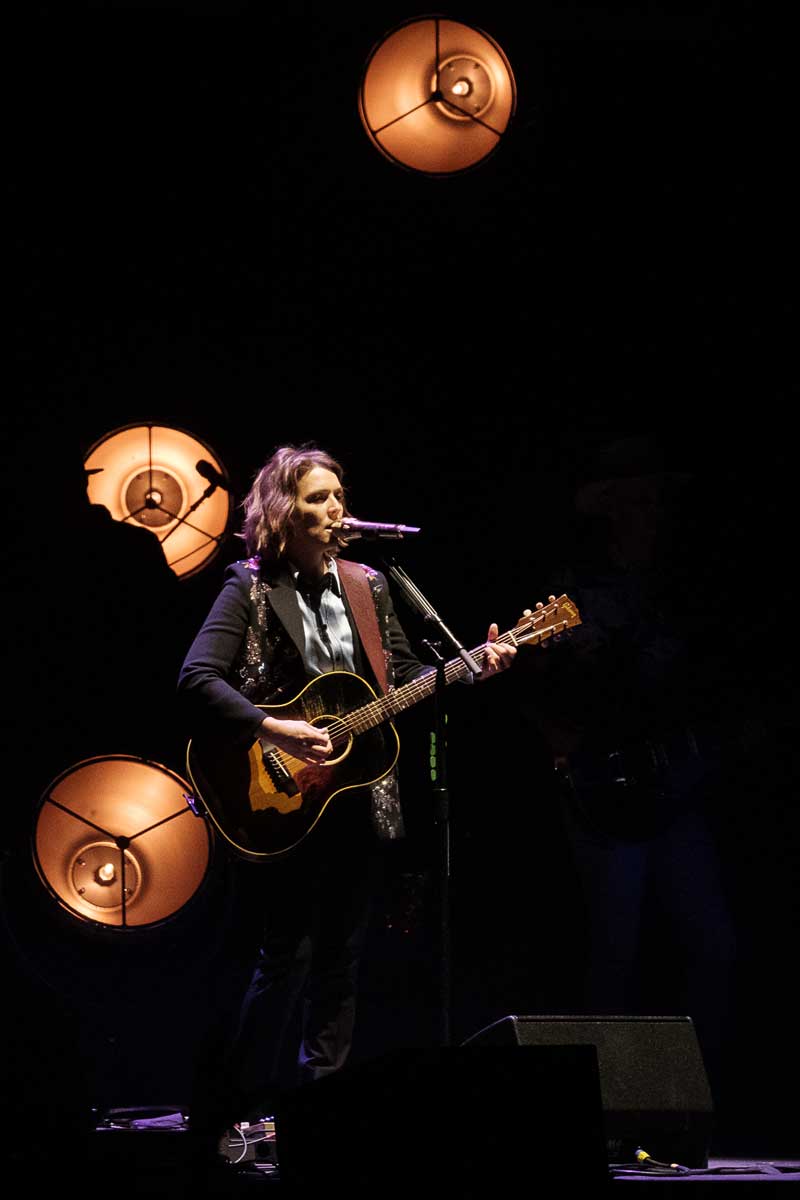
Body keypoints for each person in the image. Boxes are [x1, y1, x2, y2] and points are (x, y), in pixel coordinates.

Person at [176, 442, 516, 1155]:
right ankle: (243, 1107)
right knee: (286, 956)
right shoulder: (248, 586)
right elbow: (198, 679)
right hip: (279, 796)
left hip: (359, 798)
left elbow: (407, 674)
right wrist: (276, 726)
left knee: (341, 960)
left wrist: (473, 664)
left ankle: (315, 1108)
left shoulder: (371, 582)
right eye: (317, 499)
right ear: (283, 513)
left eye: (338, 495)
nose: (335, 509)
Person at [515, 434, 738, 1119]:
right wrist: (564, 748)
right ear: (611, 508)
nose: (650, 511)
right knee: (616, 953)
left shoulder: (686, 584)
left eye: (656, 498)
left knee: (716, 947)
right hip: (606, 792)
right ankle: (607, 1113)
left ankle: (698, 1108)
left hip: (678, 789)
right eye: (635, 498)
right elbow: (533, 677)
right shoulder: (579, 588)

◇ ◇ ◇

§ **INSTRUCTIONS FOR THE TASK**
Would you write out an exact copy of the entries above, with no images?

§ **EXERCISE RESULT**
Body keypoints for each person in the image. Boxes are [x1, y1, x2, y2] and points are (x, y), in pixel coordinates.

Person at [176, 442, 516, 1155]:
right ankle: (243, 1107)
right knee: (286, 956)
right shoulder: (248, 586)
right elbow: (198, 679)
right hip: (279, 796)
left hip: (359, 798)
left elbow: (407, 674)
right wrist: (276, 726)
left knee: (341, 960)
left wrist: (473, 664)
left ankle: (315, 1108)
left shoulder: (371, 582)
right eye: (317, 499)
right ear: (283, 513)
left eye: (338, 495)
nose: (335, 509)
Person at [515, 434, 738, 1119]:
right wrist: (564, 748)
right ear: (611, 508)
nose: (650, 511)
right knee: (616, 953)
left shoulder: (686, 584)
left eye: (656, 498)
left knee: (716, 947)
right hip: (606, 792)
right ankle: (607, 1113)
left ankle: (698, 1108)
left hip: (678, 789)
right eye: (635, 498)
right elbow: (533, 677)
right shoulder: (579, 588)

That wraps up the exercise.